Having been around long enough to realize it may be impossible to have a
pleasant exchange of views with a 'true believer', I will let Stevan's
less than graceful taunt pass without comment. OA is obviously a
wonderful goal but the best way to reach it should be open for
discussion sans ridicule.
Society publishers have long provided extremely useful assistance to
their authors and their role should be respected in this transition
environment.
One very serious but apparently overlooked concern, regarding
Cornyn-Lieberman, is the scale of payment for Open Access. One suspects
that involving politicians in this process will result in funding
agencies being required to pay publication charges based on publisher
demands, rather than economic reality. The specter of Cornyn-Lieberman
becoming a bail-out for commercial publishers, as suggested by the
recent announcement of the Wellcome Trust-Elsevier agreement, is truly
disheartening.
Thus, the suggestion that a return to reasonable subscription pricing
and modest author contributions is an obviously sensible approach for
the interim, if not the long term.
In regards self-archiving, perhaps the fact that "Caltech has some of
the earliest and most numerous IRs", is due to the fact 1) that it is
not mandated and 2) that it is dependent largely on library staff and
publishers who allow their papers to be posted after a reasonable delay.
Dana L. Roth
Millikan Library / Caltech 1-32
1200 E. California Blvd. Pasadena, CA 91125
626-395-6423 fax 626-792-7540
dzrlib_at_library.caltech.edu
http://library.caltech.edu/collections/chemistry.htm
-----Original Message-----
From: American Scientist Open Access Forum
[mailto:AMERICAN-SCIENTIST-OPEN-ACCESS-FORUM_at_LISTSERVER.SIGMAXI.ORG] On
Behalf Of Stevan Harnad
Sent: Monday, October 23, 2006 6:47 PM
To: AMERICAN-SCIENTIST-OPEN-ACCESS-FORUM_at_LISTSERVER.SIGMAXI.ORG
Subject: Re: More thoughts on Impact Factors & Open Access journal
publishing
Dana Roth's posting below takes my breath away: Dana, are you serious?

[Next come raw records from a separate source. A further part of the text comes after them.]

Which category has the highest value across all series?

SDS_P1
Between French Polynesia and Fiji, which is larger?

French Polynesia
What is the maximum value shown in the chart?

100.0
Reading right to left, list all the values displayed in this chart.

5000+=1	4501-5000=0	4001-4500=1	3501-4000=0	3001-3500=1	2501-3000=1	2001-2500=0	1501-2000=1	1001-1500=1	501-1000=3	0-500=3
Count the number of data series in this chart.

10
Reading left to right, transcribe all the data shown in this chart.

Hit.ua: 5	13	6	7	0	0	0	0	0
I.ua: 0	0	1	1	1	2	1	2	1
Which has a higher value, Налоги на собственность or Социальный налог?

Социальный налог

(I honestly can't tell whether it was posted as a joke!)
On Mon, 23 Oct 2006, Dana Roth wrote:
> "for publicly funded research...
> public access to the information should be taken into account...

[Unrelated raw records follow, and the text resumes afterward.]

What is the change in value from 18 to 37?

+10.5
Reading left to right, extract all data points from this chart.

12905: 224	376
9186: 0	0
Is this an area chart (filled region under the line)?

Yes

> view that means selecting a responsible publisher who strives to make
> the information available at an economical rate, guarantees that the
> publication is truly archival, and doesn't manipulate the market to
> eliminate competition."
>
> This makes excellent sense to me ... especially since the ECS'
> flagship journal ... Journal of the Electrochemical Society published
> 6080 pages last year with only a $761 institutional subscription ...
> yes, less than 13 cents per page ... presumably because they also ask
> for a $75/page charge from their authors. Compare this with the
> typical commercial journal which is priced at over $1/page, albeit
> without author page charges.
>
> The Electrochemical Society approach seems like an excellent
> compromise between 'OA author pays' and 'non-OA library pays' ... and
> this approach is also followed by J. Biol. Chem. and J. Neuroscience
among others ...
>
> http://www.electrochem.org/dl/interface/fal/fal06/fall06_p07.pdf
This is the absolute antithesis of OA and everything it stands for!

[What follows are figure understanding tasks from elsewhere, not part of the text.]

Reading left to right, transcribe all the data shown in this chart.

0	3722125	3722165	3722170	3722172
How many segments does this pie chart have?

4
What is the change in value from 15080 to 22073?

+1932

It reduces everything to the tired old SPARC goal of trying to get lower
journal prices (except it adds the new twist that this better deal for
libraries should be subsidised by the author!).
http://www.ecs.soton.ac.uk/~harnad/Hypermail/Amsci/0698.html
But SPARC has since begun to wake from its torpid slumber, and after
several years of ineffectual gold (OA publishing) fever, SPARC has
gotten a half-grip on IRs, and is strongly backing the FRPAA (green) OA
self-archiving mandate:
http://www.taxpayeraccess.org/frpaa/index.html
OA is about providing free online access to all users, to maximise
research usage and impact, not about minimising subscription costs for
libraries.
And what is needed is not a "compromise between 'OA author pays' and
'non-OA library pays'. What is needed is OA: 100% OA. And the way to get
that is via self-archiving. And the way to get 100% self-archiving is
for institutions and funders to mandate it (as the FRPAA is proposing,
and as 6 funders and 7 institutions have already done).
http://www.eprints.org/signup/fulllist.php
I realise librarians can't mandate self-archiving -- but they can help,
if they can get their minds off journal prices long enough to make the
case to their provosts! Eloy Rodrigues succeeded in Portugal (U Minho),
and in Australia it was QUT's pro-vice-chancellor who proposed the
mandate and the brilliant work of librarian Paula Callan that helped
make it work. Same thing at CERN.
Cal Tech has some of the earliest and most numerous IRs. Isn't it time
it now mandated that its researchers fill them?